Jeremy Hunt was fighting for his political life at the Leveson Inquiry yesterday, and he was fighting hard. The Prime Minister thought it was enough, and subsequently ruled out any further investigation into the Culture Secretary's handling of News Corporation's bid for BSkyB. But no brandishing of independent advice, no elaboration of decisions that enraged James Murdoch, and no reflections on the basic courtesy of replying to text messages (even ones from "pushy" lobbyists), can negate the fact that the Culture Secretary's office had wholly inappropriate contact with News Corp. That impropriety was, and remains, Mr Hunt's responsibility as the Secretary of State.
In fact, of the three charges to be faced, none was answered sufficiently conclusively to let Mr Hunt off the hook. It was with regards to his impartiality that the Culture Secretary had most to say. Mr Hunt admitted that he was sympathetic to the arguments in favour of the Murdochs' BSkyB bid. Indeed, he could hardly not, given the wealth of evidence that his inclinations tilted as much in favour of the deal as those of his discredited quasi-judicial predecessor, Vince Cable, tended against it. But any personal views were put to one side with the assumption of the formal role, Mr Hunt claims.
Such disinterested professionalism is, of course, possible. But credulity is strained to breaking point by the volume and tone of the Culture Secretary's contact with News Corp, not least a previously unseen text message – congratulating James Murdoch on a European regulatory hurdle cleared – sent just hours before Mr Hunt was installed as a supposedly impartial arbiter.
Even were Mr Hunt to be taken at his word as regards his impartiality, therefore, there is a second matter that remains outstanding. Despite his refusal of requests for face-to-face meetings, Mr Hunt still exchanged any number of text messages with News Corp's head of public affairs, Fréd Michel. Substantive or not, such contact hardly constitutes the official channel required by the quasi-judicial process. And his special adviser, Adam Smith, was engaged in an almost daily back-and-forth with Mr Michel regarding the progress of the deal, none of which was minuted or monitored, as required.

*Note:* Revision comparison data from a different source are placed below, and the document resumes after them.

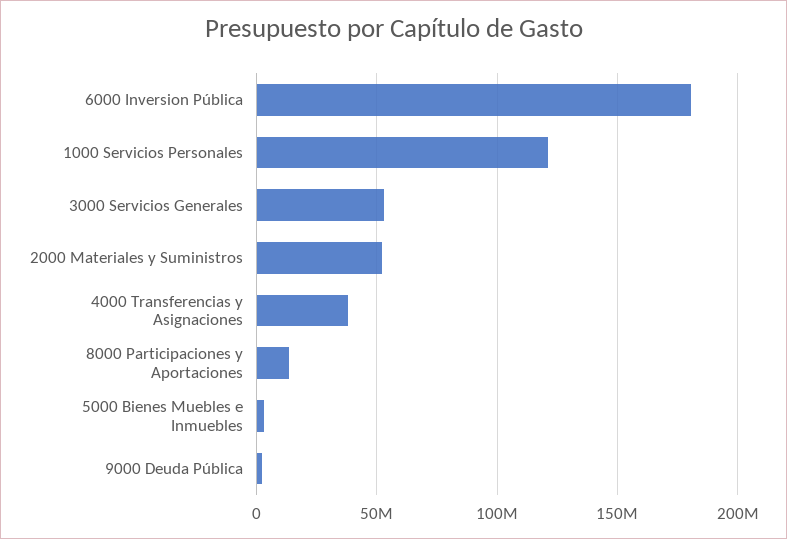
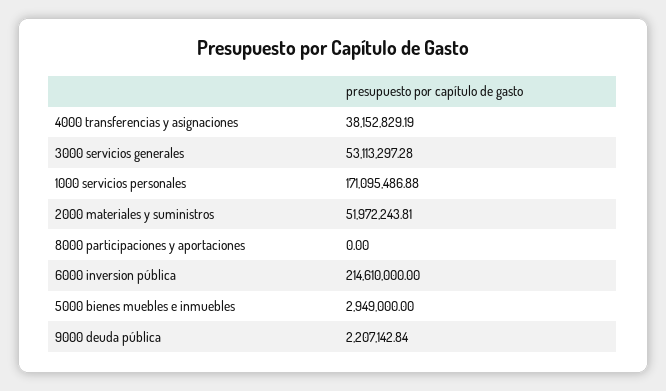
  {
-   "6000 Inversion Pública": 180000000,
+   "6000 Inversion Pública": 214610000,
-   "1000 Servicios Personales": 120000000,
+   "1000 Servicios Personales": 171095486.88,
    "3000 Servicios Generales": 53113297.28,
    "2000 Materiales y Suministros": 51972243.81,
    "4000 Transferencias y Asignaciones": 38152829.19,
-   "8000 Participaciones y Aportaciones": 15000000,
+   "8000 Participaciones y Aportaciones": 0,
    "5000 Bienes Muebles e Inmuebles": 2949000,
    "9000 Deuda Pública": 2207142.84
  }

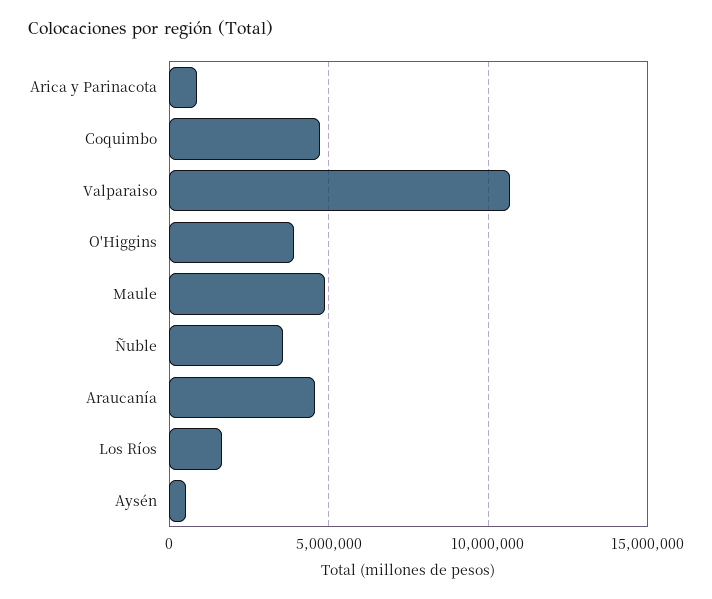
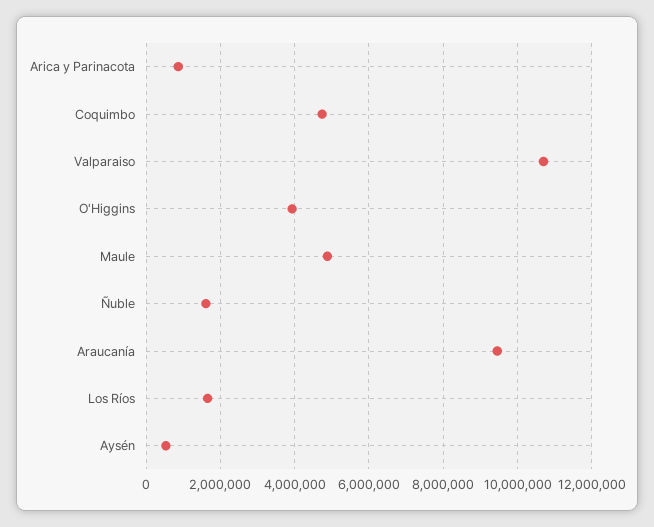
  {
    "Arica y Parinacota": 800000,
    "Coquimbo": 4800000,
    "Valparaiso": 10600000,
    "O'Higgins": 4000000,
    "Maule": 4800000,
-   "Ñuble": 3500000,
+   "Ñuble": 1600000,
-   "Araucanía": 4500000,
+   "Araucanía": 9400000,
    "Los Ríos": 1600000,
    "Aysén": 600000
  }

Third, then, is the question of Mr Smith's brief. It is true that there was a valid role for him as point of contact for News Corp. But the job was far removed from that of the traditional special adviser, speaking for their minister. Yet Mr Smith was never formally apprised of the fact that, in his dealings with News Corp, his remit was very different. In the context of a proposed takeover that would change the shape of Britain's media landscape, such laxity is inexcusable. Even worse, Mr Hunt claims no knowledge of the "barrage" of emails and text messages Mr Smith received from Mr Michel, and apparently never thought to ask, despite the company's intense focus on the deal and its reputation for forcefully representing its interests.
It is not up to Lord Justice Leveson to rule on Mr Hunt's fitness for office. Indeed, it is deeply unsatisfactory that an inquiry into media ethics and behaviour should be forced to act as a proxy trial of ministerial competence out of a Prime Ministerial desire to dodge the proper parliamentary investigation. Barely more than an hour after Mr Hunt's evidence ended, Mr Cameron declared the matter dealt with and concluded. It absolutely is not. Under the Ministerial Code, the Secretary of State is responsible for the activities of his special advisers. Either Mr Smith was acting on his own initiative, in which it was an egregious failure of management, or he was doing exactly what was required of him, in which case it was a gross violation of quasi-judicial impartiality. Yesterday's hearing only made it clearer than ever: Mr Hunt must go.